Der Fokus von „Demokratie leben!“ liegt künftig noch stärker auf der Förderung der Engagierten vor Ort, in den vielen zivilgesellschaftlichen Initiativen. Folgende Detailinformationen dazu in der Übersicht:

  • Das Programm stärkt die Zivilgesellschaft vor Ort, wo die Arbeit für die Demokratie geleistet wird. In 2018 wurden durch die aktuell 300 „Partnerschaften für Demokratie" (PFD) über 4.400 Projekte direkt vor Ort gefördert. Mit der zweiten Förderperiode weiten wir diese Förderung aus, künftig können durch die PFDs statt 100.000 Euro 125.000 Euro pro Jahr abgerufen werden. Dadurch werden künftig zusätzlich bis zu 7,5 Millionen Euro an die Engagierten vor Ort fließen. Das schafft die Möglichkeit vor Ort deutlich mehr Projekte zu fördern, als bisher. Eine Liste der Kommunen finden Sie unter: https://www.demokratie-leben.de/partnerschaften-fuer-demokratie.html
  • Das Programm stärkt die „Landes-Demokratiezentren" (LDZ), die in den Ländern zivilgesellschaftliche Strukturen stärken und aufbauen und z.T. eigene Landesprogramme verantworten. Durch den Förderaufruf wird eine Förderung von bis zu 19,4  Mio. Euro jährlich ermöglicht. Damit können die Länder zum Beispiel die Opfer-, die mobile und die Ausstiegsberatung bei Rechtsextremer Gewalt noch stärker als bisher unterstützen.

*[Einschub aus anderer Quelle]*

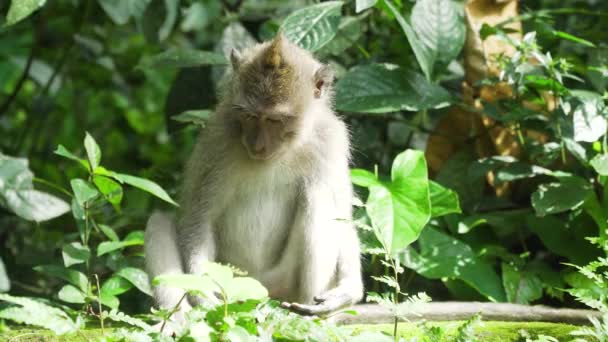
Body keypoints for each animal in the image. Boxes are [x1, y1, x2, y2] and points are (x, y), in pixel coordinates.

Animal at [145, 33, 364, 320]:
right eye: (249, 115)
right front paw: (202, 294)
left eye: (275, 120)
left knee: (317, 194)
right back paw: (181, 320)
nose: (257, 145)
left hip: (280, 283)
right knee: (158, 222)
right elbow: (198, 219)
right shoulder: (217, 140)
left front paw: (350, 289)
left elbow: (343, 216)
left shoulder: (331, 139)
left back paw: (307, 315)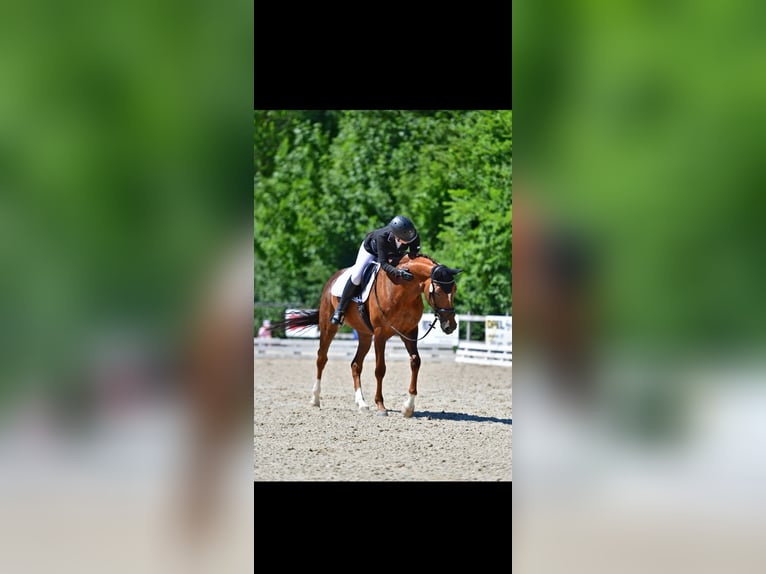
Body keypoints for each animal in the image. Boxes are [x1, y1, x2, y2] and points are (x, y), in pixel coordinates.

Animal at [281, 254, 463, 417]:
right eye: (437, 291)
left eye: (454, 290)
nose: (451, 326)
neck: (403, 291)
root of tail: (333, 278)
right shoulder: (380, 334)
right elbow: (380, 369)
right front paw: (381, 406)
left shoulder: (409, 332)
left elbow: (415, 362)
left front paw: (408, 407)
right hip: (328, 326)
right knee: (321, 358)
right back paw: (315, 400)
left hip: (365, 336)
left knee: (355, 364)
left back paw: (362, 404)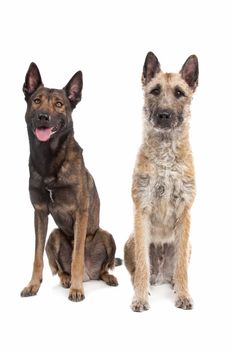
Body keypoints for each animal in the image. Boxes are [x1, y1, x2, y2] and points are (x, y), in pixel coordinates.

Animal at [20, 63, 120, 300]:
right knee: (58, 267)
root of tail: (90, 275)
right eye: (36, 100)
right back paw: (66, 279)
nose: (43, 117)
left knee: (104, 267)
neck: (49, 159)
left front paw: (77, 289)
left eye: (59, 104)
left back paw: (102, 277)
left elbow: (76, 257)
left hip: (106, 235)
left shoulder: (80, 212)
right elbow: (37, 257)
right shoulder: (39, 212)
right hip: (54, 236)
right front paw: (33, 285)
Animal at [124, 51, 198, 312]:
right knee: (139, 270)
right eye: (155, 91)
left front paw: (184, 295)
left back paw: (175, 284)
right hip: (131, 241)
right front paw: (139, 298)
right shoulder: (141, 209)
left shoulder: (185, 212)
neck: (166, 155)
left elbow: (182, 268)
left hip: (187, 244)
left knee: (177, 269)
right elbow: (142, 266)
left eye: (179, 93)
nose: (164, 115)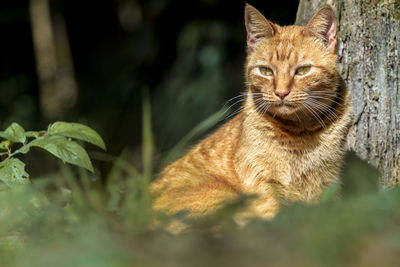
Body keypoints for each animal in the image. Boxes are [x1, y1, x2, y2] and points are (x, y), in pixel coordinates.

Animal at [151, 3, 354, 226]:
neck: (300, 133)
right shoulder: (260, 180)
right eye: (266, 71)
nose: (281, 92)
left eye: (303, 70)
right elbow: (271, 216)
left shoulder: (327, 182)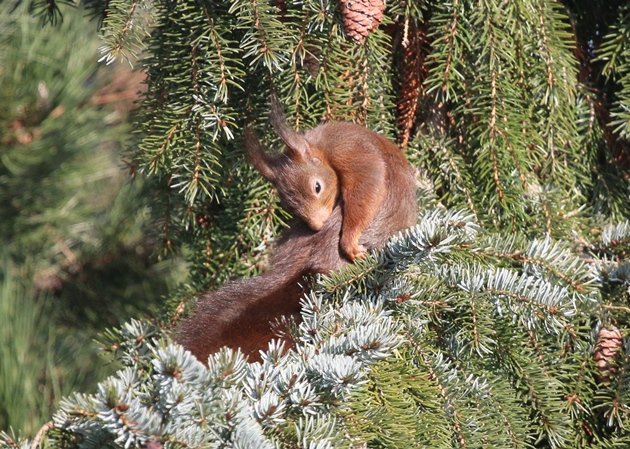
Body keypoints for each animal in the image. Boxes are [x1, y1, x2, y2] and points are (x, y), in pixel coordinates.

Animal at [175, 100, 418, 360]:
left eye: (317, 187)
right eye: (287, 205)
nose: (316, 226)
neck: (321, 146)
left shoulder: (354, 150)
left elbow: (367, 186)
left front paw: (349, 241)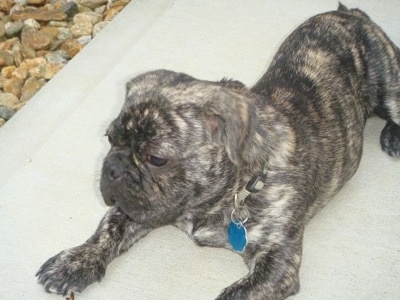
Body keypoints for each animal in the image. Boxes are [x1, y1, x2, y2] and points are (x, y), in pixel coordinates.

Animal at [36, 4, 398, 300]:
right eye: (110, 139)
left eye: (157, 159)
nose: (113, 169)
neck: (229, 192)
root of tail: (351, 14)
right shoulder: (137, 208)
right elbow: (109, 229)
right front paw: (75, 262)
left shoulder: (277, 263)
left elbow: (235, 294)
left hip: (390, 87)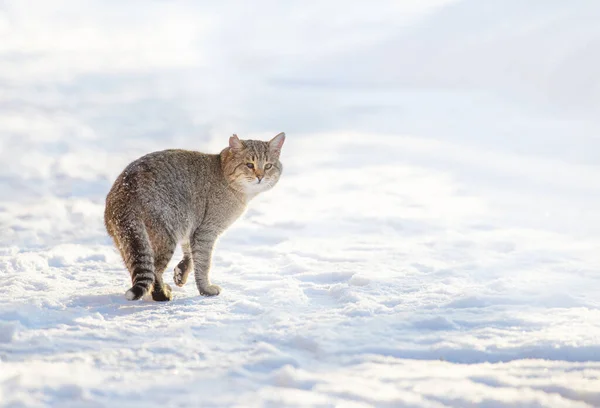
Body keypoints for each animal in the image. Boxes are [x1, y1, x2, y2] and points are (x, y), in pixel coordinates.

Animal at [103, 132, 286, 302]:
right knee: (155, 269)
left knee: (138, 266)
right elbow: (203, 262)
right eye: (249, 164)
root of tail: (125, 189)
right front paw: (205, 289)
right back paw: (161, 294)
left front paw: (181, 272)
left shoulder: (190, 226)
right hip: (164, 235)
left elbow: (191, 255)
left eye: (268, 166)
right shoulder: (206, 231)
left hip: (129, 241)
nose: (260, 176)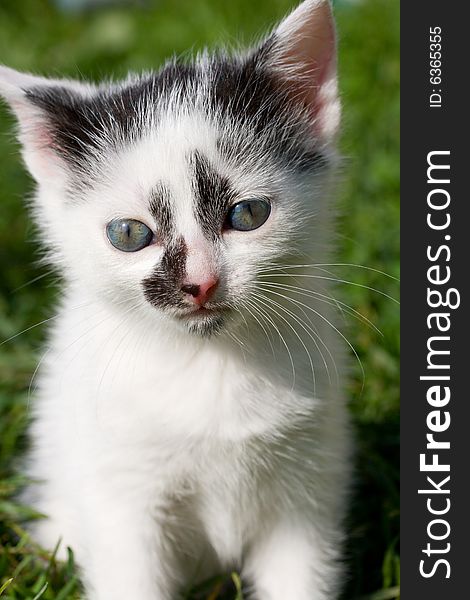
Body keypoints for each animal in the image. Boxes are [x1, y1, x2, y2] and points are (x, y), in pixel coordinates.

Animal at [0, 1, 352, 600]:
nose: (200, 283)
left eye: (248, 215)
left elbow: (300, 576)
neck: (211, 364)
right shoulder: (121, 492)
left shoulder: (307, 486)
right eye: (129, 234)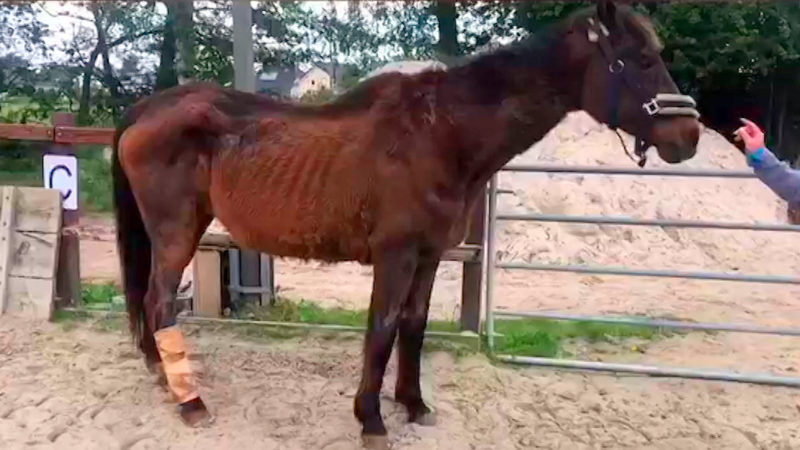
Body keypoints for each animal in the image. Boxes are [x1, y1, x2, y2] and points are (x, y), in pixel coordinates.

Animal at [111, 2, 700, 446]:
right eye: (640, 60)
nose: (689, 138)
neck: (440, 134)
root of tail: (148, 108)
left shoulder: (430, 255)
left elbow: (414, 327)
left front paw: (413, 404)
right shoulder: (394, 257)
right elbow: (382, 329)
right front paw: (371, 420)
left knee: (151, 305)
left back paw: (165, 378)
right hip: (177, 233)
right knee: (160, 302)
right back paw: (190, 402)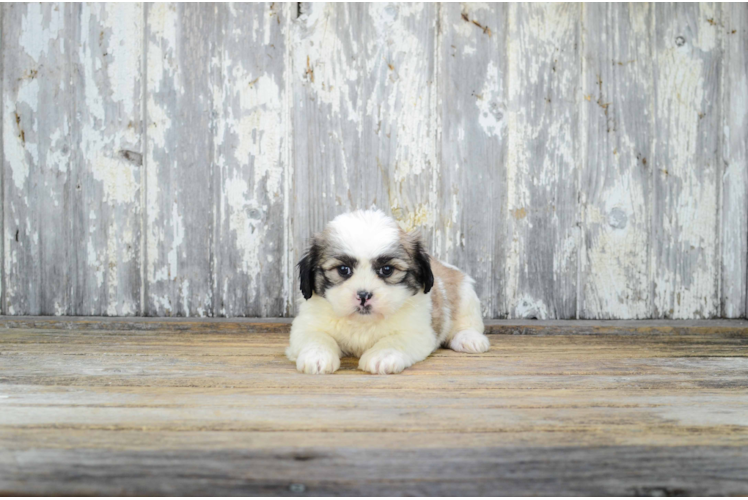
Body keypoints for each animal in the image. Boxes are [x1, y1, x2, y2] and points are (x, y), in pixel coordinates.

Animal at [284, 209, 488, 374]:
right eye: (343, 270)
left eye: (387, 270)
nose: (364, 295)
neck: (362, 323)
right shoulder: (306, 326)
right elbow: (316, 338)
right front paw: (317, 356)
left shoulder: (415, 331)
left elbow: (393, 340)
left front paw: (382, 357)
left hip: (466, 295)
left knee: (467, 323)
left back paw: (469, 339)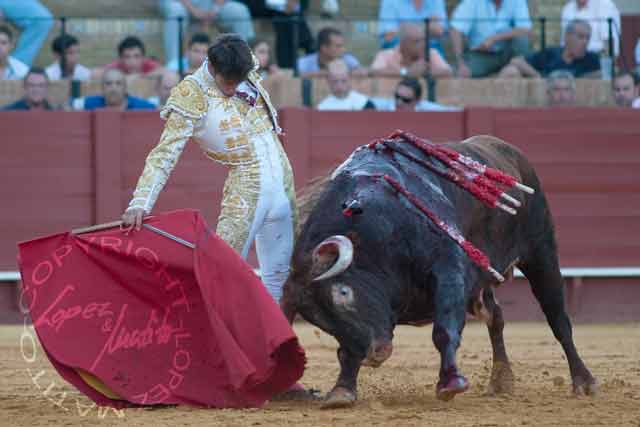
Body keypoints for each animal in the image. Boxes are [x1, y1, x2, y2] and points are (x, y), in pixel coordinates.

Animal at [282, 135, 596, 410]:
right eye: (321, 322)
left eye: (344, 293)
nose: (376, 354)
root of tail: (507, 149)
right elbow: (346, 350)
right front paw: (342, 391)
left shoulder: (448, 270)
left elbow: (444, 330)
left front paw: (451, 383)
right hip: (481, 285)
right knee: (495, 317)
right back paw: (501, 380)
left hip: (541, 250)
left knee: (558, 318)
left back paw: (583, 381)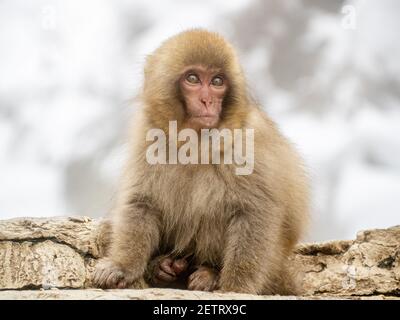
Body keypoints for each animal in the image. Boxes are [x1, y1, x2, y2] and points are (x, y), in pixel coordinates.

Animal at [93, 28, 310, 294]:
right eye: (193, 78)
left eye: (217, 82)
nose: (208, 101)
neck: (194, 140)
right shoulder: (147, 133)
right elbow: (142, 201)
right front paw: (122, 265)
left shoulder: (251, 139)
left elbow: (255, 210)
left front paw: (234, 287)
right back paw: (164, 267)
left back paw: (209, 273)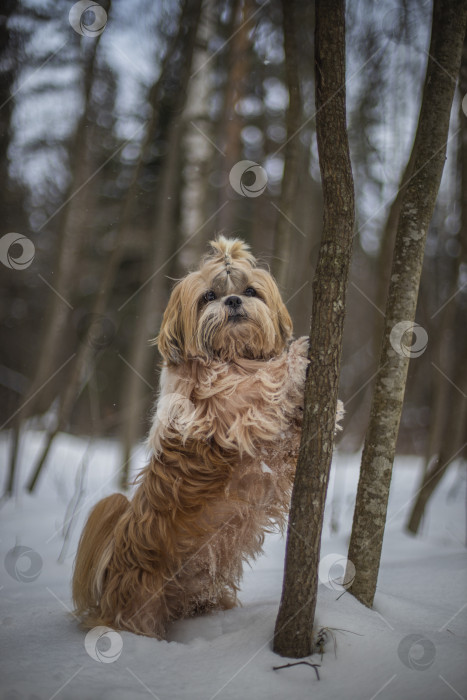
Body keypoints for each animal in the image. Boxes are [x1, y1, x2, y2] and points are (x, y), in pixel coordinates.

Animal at [72, 238, 344, 636]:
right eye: (209, 296)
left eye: (250, 291)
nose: (232, 301)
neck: (232, 356)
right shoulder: (225, 410)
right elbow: (259, 385)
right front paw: (295, 359)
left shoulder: (276, 452)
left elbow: (290, 440)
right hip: (142, 606)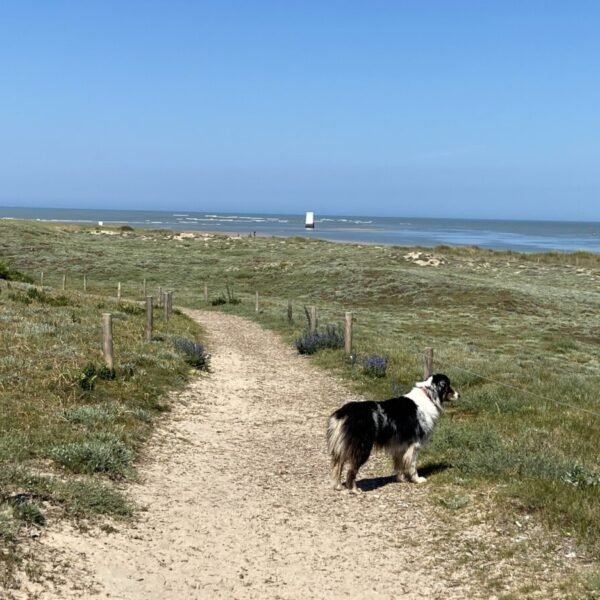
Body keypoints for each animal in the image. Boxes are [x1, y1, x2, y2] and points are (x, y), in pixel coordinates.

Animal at [328, 376, 460, 492]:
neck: (428, 396)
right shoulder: (415, 444)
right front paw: (417, 480)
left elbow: (399, 464)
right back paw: (354, 489)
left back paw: (338, 486)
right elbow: (412, 465)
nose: (459, 395)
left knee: (338, 465)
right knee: (351, 470)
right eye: (448, 386)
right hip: (362, 447)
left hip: (342, 447)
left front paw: (401, 479)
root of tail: (343, 413)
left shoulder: (400, 445)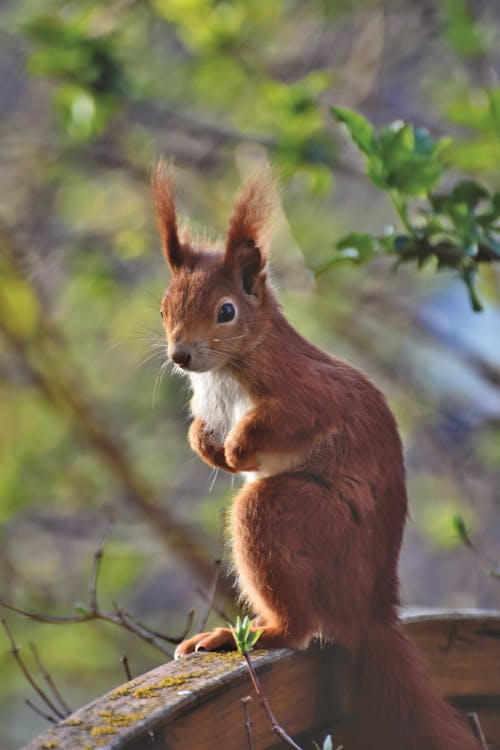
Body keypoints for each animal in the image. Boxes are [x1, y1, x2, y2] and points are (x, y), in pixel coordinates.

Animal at [151, 164, 476, 750]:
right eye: (164, 308)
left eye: (226, 312)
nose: (179, 356)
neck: (225, 370)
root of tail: (371, 608)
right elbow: (198, 431)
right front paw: (209, 447)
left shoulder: (306, 393)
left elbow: (288, 419)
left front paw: (237, 448)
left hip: (306, 521)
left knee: (296, 618)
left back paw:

  • Das Programm stärkt Kompetenzzentren/Kompetenznetzwerke auf Bundesebene. Statt bislang 300.000 Euro pro Jahr für die „Strukturentwicklung zum bundeszentralen Träger" kann es künftig bis zu 500.000 Euro jährlich pro Zuwendungsempfänger geben.
  • Auch bei den Modellprojekten wird aufgestockt. Von 130.000 Euro jährlich bislang auf künftig 200.000 jährlich pro Modellprojekt.